The emergence and growth of the flux transport dynamo model of the sunspot cycle

TL;DR

This paper reviews the flux transport dynamo model of the sunspot cycle, emphasizing the roles of magnetic field interactions, solar differential rotation, meridional circulation, and stochastic fluctuations in explaining the Sun's magnetic activity and cycle irregularities.

Contribution

It provides a comprehensive overview of the flux transport dynamo model, highlighting recent developments and the importance of meridional circulation and stochastic effects in solar cycle modeling.

Findings

The flux transport dynamo model explains sunspot cycle features.

Meridional circulation is crucial for magnetic flux transport.

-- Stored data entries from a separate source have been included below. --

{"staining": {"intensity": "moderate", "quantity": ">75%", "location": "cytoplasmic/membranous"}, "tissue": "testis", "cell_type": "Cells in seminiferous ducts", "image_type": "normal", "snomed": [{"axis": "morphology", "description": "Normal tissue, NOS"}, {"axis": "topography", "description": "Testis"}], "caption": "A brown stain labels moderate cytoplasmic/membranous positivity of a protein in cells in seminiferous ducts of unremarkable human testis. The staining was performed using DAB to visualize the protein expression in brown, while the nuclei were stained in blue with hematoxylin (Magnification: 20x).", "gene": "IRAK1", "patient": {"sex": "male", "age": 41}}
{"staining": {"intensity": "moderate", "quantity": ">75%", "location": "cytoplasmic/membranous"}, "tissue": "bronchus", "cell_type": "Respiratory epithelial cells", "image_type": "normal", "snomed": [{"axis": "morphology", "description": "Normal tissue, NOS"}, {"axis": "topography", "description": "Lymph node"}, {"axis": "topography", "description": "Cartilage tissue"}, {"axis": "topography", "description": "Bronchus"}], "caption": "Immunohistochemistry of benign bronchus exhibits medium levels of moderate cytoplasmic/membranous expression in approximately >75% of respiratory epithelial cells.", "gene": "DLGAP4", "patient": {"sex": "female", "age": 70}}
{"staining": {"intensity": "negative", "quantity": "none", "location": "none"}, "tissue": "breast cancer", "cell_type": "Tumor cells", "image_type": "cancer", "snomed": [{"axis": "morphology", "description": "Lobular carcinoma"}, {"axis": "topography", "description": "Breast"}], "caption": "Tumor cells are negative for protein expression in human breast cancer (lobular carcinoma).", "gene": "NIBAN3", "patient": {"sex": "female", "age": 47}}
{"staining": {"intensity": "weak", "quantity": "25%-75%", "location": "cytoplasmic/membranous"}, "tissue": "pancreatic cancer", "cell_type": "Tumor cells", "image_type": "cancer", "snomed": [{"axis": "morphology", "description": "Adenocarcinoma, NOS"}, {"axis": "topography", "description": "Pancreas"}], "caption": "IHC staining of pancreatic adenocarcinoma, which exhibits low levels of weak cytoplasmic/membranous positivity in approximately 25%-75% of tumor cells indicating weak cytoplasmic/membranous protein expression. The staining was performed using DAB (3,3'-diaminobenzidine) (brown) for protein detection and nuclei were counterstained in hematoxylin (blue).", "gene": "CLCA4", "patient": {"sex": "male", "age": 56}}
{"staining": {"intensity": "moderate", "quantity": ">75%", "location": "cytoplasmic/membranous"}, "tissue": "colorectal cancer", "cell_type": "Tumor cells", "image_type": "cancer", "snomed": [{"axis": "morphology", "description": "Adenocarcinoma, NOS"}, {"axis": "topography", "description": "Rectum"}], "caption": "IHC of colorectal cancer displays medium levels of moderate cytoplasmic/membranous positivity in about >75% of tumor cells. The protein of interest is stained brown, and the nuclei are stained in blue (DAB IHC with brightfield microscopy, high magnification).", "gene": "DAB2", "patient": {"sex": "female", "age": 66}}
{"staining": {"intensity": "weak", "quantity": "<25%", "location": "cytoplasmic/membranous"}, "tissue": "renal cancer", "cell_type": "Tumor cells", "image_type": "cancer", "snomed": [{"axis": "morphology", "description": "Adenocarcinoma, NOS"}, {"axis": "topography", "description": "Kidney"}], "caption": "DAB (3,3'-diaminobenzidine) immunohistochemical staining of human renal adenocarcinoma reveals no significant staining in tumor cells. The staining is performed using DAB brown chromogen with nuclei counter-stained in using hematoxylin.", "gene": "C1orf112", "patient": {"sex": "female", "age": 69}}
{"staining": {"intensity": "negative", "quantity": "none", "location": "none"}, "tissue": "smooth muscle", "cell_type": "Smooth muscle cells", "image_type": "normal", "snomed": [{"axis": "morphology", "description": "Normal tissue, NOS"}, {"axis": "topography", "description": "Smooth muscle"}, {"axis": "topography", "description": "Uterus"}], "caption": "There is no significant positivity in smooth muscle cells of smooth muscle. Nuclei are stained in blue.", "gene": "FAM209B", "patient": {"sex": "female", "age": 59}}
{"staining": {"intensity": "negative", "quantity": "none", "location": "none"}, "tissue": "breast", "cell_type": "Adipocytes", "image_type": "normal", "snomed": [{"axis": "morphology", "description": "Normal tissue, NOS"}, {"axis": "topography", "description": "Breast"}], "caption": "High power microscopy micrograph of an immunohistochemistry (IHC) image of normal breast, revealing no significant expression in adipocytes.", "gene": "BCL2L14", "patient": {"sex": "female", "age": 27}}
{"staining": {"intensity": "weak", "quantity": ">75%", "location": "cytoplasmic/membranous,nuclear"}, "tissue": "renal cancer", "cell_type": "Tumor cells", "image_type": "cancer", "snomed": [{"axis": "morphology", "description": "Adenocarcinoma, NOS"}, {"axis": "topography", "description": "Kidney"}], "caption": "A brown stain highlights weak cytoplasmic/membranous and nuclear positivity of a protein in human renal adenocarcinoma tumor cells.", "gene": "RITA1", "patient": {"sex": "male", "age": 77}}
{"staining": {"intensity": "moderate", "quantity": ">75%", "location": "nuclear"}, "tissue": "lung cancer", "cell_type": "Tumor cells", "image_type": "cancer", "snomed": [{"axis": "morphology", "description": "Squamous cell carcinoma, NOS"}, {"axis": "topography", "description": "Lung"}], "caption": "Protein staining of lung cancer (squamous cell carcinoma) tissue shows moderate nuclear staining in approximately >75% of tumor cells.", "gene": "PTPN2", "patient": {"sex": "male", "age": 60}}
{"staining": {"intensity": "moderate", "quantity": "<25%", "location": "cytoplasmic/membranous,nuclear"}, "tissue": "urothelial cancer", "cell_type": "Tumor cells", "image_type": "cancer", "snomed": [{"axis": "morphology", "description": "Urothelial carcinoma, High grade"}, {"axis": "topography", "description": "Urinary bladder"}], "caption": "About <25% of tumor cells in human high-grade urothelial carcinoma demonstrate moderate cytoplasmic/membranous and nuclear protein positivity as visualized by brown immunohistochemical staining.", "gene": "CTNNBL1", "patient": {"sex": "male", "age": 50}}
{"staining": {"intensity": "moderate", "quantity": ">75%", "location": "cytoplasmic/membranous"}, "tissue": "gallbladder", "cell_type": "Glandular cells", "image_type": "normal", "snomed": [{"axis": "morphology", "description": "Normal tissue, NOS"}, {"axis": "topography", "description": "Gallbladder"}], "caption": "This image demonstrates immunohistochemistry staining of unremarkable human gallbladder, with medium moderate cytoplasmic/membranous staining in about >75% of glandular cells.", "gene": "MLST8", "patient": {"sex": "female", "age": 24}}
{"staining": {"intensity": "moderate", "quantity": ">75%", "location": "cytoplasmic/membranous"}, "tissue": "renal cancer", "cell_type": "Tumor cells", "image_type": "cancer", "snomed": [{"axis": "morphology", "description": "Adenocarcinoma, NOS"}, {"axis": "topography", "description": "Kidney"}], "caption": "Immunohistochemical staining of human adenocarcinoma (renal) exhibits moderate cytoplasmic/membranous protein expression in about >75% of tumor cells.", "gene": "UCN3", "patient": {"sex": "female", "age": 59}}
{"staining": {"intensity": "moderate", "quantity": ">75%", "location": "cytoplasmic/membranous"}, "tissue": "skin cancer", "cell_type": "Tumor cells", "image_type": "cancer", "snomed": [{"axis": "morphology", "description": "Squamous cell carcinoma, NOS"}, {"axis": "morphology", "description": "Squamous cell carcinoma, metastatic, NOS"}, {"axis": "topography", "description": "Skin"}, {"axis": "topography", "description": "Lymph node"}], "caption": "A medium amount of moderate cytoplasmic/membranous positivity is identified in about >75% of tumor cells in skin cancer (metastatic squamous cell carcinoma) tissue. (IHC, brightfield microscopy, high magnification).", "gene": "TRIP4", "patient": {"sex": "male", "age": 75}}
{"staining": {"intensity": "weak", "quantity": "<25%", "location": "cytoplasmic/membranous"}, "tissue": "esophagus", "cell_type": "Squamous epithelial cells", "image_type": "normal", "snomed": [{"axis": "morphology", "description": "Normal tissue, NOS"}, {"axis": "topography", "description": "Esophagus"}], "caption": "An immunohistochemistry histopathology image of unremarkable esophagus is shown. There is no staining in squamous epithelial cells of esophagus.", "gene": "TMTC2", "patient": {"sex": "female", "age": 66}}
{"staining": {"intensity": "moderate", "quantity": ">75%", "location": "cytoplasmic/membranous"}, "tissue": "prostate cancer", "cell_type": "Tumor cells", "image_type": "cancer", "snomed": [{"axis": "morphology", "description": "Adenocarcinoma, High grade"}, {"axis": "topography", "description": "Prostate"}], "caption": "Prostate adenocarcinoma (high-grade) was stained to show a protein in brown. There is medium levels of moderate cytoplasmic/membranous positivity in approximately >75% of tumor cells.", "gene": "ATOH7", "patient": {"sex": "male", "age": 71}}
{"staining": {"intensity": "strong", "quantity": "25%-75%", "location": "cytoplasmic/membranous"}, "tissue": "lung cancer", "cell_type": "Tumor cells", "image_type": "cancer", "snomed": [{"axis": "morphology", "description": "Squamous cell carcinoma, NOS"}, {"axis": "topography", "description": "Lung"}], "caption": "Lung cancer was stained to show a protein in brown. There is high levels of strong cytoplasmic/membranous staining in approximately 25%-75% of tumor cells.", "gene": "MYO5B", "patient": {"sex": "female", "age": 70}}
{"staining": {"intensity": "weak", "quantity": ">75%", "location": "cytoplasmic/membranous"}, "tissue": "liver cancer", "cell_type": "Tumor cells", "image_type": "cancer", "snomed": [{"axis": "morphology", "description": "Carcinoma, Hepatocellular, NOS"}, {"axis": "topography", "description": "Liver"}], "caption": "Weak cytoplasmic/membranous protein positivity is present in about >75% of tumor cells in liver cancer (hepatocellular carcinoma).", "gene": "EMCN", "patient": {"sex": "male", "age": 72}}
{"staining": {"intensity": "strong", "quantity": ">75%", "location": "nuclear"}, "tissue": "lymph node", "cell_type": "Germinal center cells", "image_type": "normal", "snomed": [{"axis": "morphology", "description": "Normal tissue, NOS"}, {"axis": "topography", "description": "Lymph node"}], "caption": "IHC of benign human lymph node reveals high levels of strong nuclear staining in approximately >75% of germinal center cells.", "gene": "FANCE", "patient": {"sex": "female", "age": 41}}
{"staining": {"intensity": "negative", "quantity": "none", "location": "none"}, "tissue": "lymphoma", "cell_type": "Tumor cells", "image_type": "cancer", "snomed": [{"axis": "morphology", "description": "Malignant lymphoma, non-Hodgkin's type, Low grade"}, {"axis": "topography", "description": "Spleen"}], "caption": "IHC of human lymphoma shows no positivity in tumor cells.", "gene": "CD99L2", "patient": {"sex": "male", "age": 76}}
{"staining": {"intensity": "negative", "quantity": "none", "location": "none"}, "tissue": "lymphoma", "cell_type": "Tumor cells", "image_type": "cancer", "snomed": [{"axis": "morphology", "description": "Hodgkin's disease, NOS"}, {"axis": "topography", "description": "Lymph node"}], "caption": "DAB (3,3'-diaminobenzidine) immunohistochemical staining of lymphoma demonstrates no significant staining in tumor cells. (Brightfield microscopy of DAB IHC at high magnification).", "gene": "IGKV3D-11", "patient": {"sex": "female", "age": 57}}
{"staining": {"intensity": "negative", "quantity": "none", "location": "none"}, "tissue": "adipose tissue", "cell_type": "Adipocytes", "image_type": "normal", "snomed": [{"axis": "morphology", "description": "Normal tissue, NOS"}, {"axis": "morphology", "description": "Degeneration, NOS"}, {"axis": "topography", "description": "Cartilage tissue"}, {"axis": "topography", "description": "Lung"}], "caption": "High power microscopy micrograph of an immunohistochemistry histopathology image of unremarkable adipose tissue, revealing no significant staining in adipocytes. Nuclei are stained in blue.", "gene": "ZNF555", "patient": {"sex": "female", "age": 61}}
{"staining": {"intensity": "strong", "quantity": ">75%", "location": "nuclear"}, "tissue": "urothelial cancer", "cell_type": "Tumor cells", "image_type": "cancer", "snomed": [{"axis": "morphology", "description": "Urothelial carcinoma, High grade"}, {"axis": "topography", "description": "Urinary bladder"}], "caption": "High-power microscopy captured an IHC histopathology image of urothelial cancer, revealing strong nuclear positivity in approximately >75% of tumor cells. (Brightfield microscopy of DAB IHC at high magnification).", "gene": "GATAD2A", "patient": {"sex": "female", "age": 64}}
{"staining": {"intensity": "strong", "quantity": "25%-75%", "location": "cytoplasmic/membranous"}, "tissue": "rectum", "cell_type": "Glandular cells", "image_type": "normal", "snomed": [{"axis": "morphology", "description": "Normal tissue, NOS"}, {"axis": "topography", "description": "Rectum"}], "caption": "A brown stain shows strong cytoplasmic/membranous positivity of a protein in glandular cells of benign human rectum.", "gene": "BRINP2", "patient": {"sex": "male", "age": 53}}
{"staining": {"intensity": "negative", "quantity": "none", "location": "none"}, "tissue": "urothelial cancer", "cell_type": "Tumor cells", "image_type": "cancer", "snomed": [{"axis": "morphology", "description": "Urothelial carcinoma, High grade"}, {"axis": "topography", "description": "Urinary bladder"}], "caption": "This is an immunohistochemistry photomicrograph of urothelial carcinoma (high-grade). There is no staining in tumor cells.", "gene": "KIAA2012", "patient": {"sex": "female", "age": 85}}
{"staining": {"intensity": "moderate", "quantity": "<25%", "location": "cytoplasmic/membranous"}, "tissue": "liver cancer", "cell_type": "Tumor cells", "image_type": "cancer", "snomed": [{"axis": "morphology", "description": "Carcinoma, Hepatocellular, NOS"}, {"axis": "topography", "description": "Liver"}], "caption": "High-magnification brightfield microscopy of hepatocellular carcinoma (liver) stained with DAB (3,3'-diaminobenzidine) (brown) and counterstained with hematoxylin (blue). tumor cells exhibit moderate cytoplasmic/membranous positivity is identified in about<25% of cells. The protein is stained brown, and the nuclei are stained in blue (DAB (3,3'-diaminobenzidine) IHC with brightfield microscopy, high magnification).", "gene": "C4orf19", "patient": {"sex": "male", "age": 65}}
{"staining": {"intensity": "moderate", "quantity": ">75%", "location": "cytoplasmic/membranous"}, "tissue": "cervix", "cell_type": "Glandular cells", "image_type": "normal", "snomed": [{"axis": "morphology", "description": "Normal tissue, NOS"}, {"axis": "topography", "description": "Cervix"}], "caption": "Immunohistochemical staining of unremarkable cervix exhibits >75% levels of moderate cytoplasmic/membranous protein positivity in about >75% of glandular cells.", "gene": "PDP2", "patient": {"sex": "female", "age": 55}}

Stochastic fluctuations contribute to cycle irregularities.

Abstract

The sunspot cycle is the magnetic cycle of the Sun produced by the dynamo process. A central idea of the solar dynamo is that the toroidal and the poloidal magnetic fields of the Sun sustain each other. We discuss the relevant observational data both for sunspots (which are manifestations of the toroidal field) and for the poloidal field of the Sun. We point out how the differential rotation of the Sun stretches out the poloidal field to produce the toroidal field primarily at the bottom of the convection zone, from where parts of this toroidal field may rise due to magnetic buoyancy to produce sunspots. In the flux transport dynamo model, the decay of tilted bipolar sunspot pairs gives rise to the poloidal field by the Babcock--Leighton mechanism. In this type of model, the meridional circulation of the Sun, which is poleward at the solar surface and equatorward at the bottom of the convection zone, plays a crucial role in the transport of magnetic fluxes. We finally point out that various stochastic fluctuations associated with the dynamo process may play a key role in producing the irregularities of the sunspot cycle.